In 1796, he sought authorization from Pius VI to create a society to provide free education for poor boys. With papal encouragement and the permission of the bishop, Rice and three disciples opened a school in Waterford (1803). In 1809 they took vows and formed a religious society following the rule of the Presentation Sisters of Cork. This arrangement proved unsatisfactory, because each house was autonomous as to personnel and finances and subject directly to the local bishops. At the urging of Daniel Murray, then auxiliary bishop of Dublin, Rice successfully petitioned Pius VII to permit the adoption of the rule of the Christian Brothers, founded by St. John Baptist de La Salle. Rice made his religious profession once more, this time as Brother Ignatius (1821). He was then elected the first superior general of the Irish Christian Brothers.

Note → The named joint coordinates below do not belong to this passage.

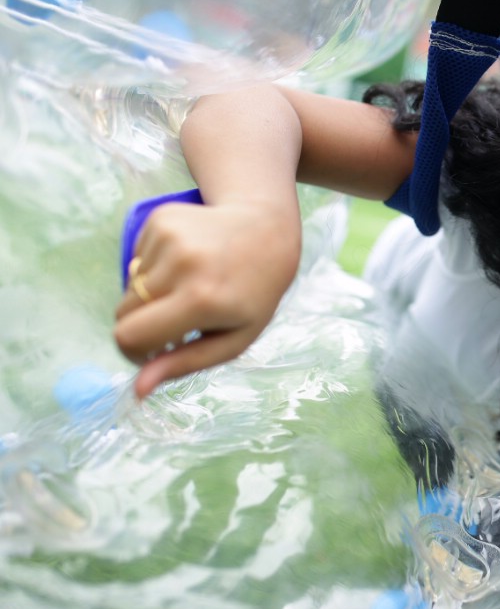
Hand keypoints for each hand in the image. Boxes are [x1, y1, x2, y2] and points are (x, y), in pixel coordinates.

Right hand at [113, 197, 300, 398]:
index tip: (154, 352)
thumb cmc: (253, 294)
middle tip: (177, 320)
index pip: (131, 335)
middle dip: (142, 324)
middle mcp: (182, 265)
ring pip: (129, 286)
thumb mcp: (233, 339)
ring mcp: (169, 237)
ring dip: (152, 294)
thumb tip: (138, 390)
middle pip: (123, 312)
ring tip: (191, 284)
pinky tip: (187, 262)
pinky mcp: (159, 218)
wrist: (267, 229)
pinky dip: (154, 268)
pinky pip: (136, 258)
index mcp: (202, 300)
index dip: (134, 352)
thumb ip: (184, 364)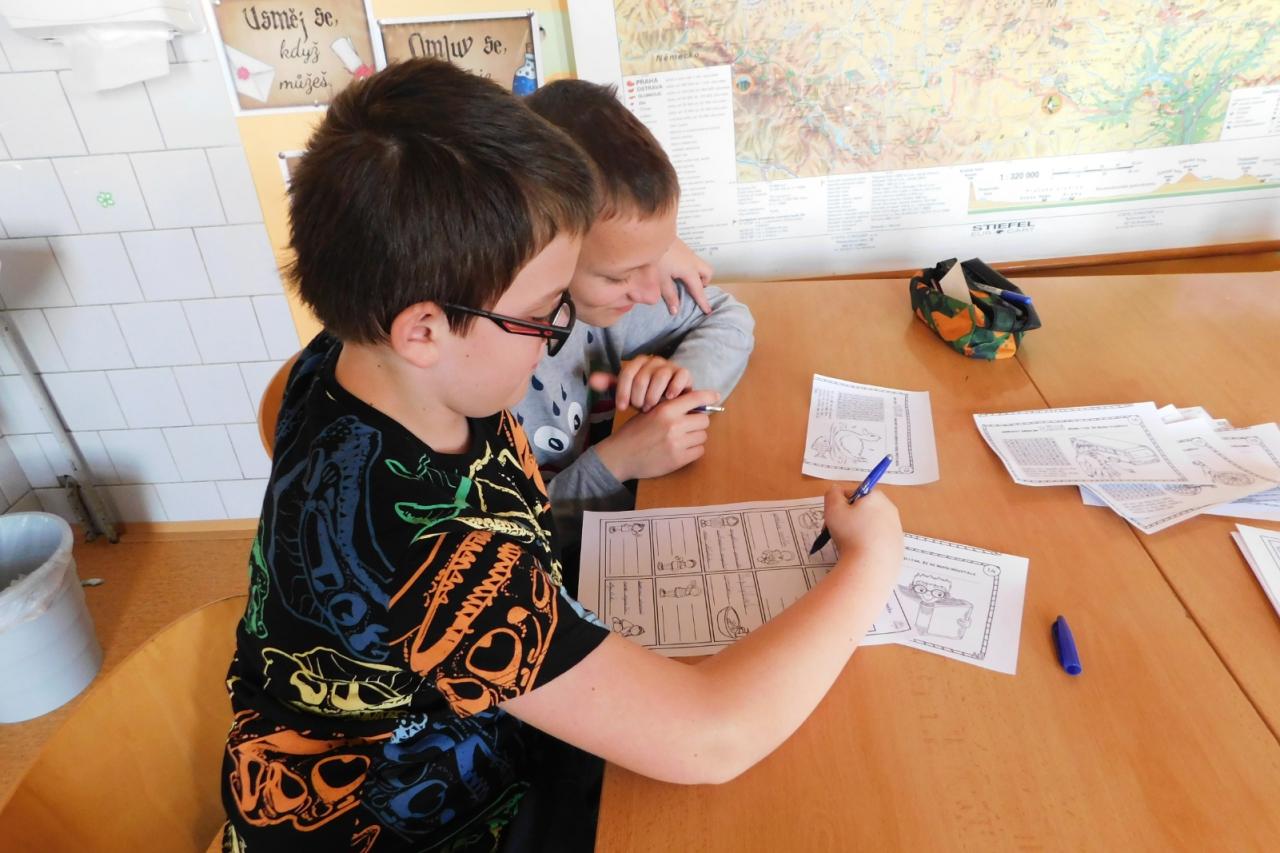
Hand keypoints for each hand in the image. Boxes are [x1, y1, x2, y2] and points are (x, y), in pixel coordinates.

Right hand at [594, 390, 719, 480]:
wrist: (621, 456)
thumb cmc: (634, 432)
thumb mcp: (649, 412)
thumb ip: (670, 408)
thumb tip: (695, 405)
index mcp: (666, 410)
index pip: (696, 398)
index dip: (709, 396)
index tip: (716, 396)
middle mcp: (674, 425)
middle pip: (704, 420)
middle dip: (697, 422)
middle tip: (686, 426)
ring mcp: (678, 444)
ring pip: (702, 436)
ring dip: (695, 437)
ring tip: (681, 439)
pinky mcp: (679, 460)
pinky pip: (699, 451)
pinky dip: (693, 450)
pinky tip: (680, 449)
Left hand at [611, 355, 693, 412]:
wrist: (670, 399)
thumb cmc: (647, 395)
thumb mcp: (628, 391)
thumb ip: (611, 385)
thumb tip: (592, 380)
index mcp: (638, 363)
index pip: (626, 374)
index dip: (622, 392)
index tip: (622, 408)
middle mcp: (654, 361)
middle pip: (642, 377)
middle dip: (638, 397)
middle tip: (639, 409)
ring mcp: (670, 366)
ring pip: (660, 377)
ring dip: (654, 396)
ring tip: (651, 408)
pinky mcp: (684, 373)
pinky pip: (680, 376)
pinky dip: (674, 388)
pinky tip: (669, 399)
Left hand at [656, 239, 713, 314]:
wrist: (649, 233)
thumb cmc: (656, 258)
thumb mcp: (661, 280)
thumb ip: (670, 295)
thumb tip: (676, 310)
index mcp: (689, 271)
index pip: (699, 290)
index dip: (703, 301)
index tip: (708, 311)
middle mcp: (692, 260)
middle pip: (708, 272)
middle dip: (704, 282)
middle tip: (692, 290)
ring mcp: (688, 251)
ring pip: (700, 264)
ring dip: (697, 274)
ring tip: (683, 281)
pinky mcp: (681, 246)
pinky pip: (692, 259)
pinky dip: (689, 267)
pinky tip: (675, 270)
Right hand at [822, 487, 902, 582]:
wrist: (871, 567)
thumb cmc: (850, 533)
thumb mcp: (833, 508)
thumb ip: (832, 494)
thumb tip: (836, 491)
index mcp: (876, 497)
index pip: (854, 493)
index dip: (840, 504)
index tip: (834, 518)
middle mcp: (890, 509)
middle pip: (864, 509)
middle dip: (849, 518)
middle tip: (838, 532)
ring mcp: (896, 529)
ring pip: (871, 526)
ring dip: (858, 532)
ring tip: (848, 546)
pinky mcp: (898, 547)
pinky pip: (878, 542)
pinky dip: (868, 545)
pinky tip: (860, 554)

As a citizen he was distinguished for his probity, charity, and piety; he was an active member of a society established in the city for the relief of the poor. He was known to be an intensely committed yet modest and spiritual man. Following his peaceful death, Rice was interred in the monastery cemetery (Mt. Sion) in Dublin and marked with a simple stone. Since then a chapel was erected on the site.

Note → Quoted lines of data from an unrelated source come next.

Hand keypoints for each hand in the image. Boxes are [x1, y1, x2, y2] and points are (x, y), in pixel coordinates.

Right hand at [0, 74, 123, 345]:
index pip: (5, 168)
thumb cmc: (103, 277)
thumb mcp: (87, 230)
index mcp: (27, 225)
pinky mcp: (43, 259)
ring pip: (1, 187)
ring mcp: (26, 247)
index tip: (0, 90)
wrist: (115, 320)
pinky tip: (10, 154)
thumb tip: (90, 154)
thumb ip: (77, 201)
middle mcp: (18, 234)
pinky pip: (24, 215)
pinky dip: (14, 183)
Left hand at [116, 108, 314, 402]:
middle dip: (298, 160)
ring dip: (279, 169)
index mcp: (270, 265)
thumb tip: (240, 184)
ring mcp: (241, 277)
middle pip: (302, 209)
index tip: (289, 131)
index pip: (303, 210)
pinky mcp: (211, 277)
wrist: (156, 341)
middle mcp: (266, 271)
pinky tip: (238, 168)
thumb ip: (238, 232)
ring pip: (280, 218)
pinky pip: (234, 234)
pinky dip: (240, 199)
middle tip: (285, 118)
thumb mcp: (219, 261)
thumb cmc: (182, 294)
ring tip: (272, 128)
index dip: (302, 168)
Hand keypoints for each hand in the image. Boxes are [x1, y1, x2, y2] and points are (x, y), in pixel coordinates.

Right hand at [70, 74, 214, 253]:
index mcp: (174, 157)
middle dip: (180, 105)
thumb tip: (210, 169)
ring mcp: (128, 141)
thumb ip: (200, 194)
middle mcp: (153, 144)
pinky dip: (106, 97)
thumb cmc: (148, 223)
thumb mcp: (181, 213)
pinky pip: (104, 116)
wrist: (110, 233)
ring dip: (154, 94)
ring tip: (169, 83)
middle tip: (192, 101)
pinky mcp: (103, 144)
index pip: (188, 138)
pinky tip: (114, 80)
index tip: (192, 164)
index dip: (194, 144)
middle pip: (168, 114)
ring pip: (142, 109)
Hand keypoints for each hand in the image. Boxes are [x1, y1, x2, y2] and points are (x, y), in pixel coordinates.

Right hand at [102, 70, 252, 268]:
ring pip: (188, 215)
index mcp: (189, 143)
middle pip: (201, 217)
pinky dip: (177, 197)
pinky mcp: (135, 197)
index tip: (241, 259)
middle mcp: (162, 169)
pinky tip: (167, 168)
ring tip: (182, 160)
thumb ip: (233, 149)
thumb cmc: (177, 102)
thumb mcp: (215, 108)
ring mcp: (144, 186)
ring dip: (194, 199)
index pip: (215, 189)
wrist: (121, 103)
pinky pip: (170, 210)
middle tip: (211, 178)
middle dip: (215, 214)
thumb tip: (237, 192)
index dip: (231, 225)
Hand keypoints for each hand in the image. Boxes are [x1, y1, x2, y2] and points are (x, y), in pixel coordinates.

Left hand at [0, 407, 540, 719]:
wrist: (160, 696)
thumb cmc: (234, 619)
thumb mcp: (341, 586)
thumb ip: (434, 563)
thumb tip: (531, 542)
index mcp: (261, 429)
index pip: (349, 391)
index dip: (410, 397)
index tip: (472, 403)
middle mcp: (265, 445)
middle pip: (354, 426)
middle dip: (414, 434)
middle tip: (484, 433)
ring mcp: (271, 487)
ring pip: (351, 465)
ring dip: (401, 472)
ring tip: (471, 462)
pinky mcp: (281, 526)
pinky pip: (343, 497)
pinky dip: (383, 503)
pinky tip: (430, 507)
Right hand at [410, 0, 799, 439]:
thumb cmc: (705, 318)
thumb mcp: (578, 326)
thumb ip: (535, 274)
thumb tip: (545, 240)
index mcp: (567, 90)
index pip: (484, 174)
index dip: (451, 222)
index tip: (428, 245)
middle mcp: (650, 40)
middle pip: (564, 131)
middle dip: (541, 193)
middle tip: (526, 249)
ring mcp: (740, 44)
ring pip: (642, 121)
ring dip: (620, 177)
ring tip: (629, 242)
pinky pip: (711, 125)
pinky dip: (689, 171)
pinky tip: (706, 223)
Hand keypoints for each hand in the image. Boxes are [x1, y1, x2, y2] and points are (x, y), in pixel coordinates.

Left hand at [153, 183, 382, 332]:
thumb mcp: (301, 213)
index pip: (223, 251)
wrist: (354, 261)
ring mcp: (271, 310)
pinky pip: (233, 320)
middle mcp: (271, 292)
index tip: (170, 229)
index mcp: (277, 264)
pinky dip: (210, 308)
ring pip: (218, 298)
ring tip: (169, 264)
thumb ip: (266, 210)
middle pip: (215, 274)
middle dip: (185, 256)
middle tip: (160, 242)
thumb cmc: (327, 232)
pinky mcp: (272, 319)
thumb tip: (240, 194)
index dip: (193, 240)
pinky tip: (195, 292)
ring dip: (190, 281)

At Rice's beatification (Oct. 6, 1996), John Paul II called him "an outstanding model of a true lay apostle and a deeply committed religious. The love which he first gave to his young wife and which, after her untimely death, he always showed for his daughter, blossomed into a host of spiritual and corporal works of mercy, as he helped the clergy of his parish meet the pressing needs of his fellow citizens oppressed by poverty and the weight of anti-Catholic legislation."

Feast: May 5.

Bibliography: L'Osservatore Romano, English edition, no. 27 (1996): 1213. A Time of GraceSchool Memories: Edmund Rice and the Presentation Tradition of Education, ed. by j. m. feheney (Dublin 1996). a christian brother, Edmund Ignatius Rice and the Christian Brothers (New York 1926). d. burton, Edmund Rice, Merchant Adventurer (London 1964). j. d. fitzpatrick, Edmund Rice (Dublin 1945). d. keogh, Edmund Rice (Portland, Oregon 1996). d. rushe, Edmund Rice: The Man and His Times (Dublin 1981). p. r. wilson, Educating Street Kids: A Ministry to Young People in the Charism of Edmund Rice (New York 1991).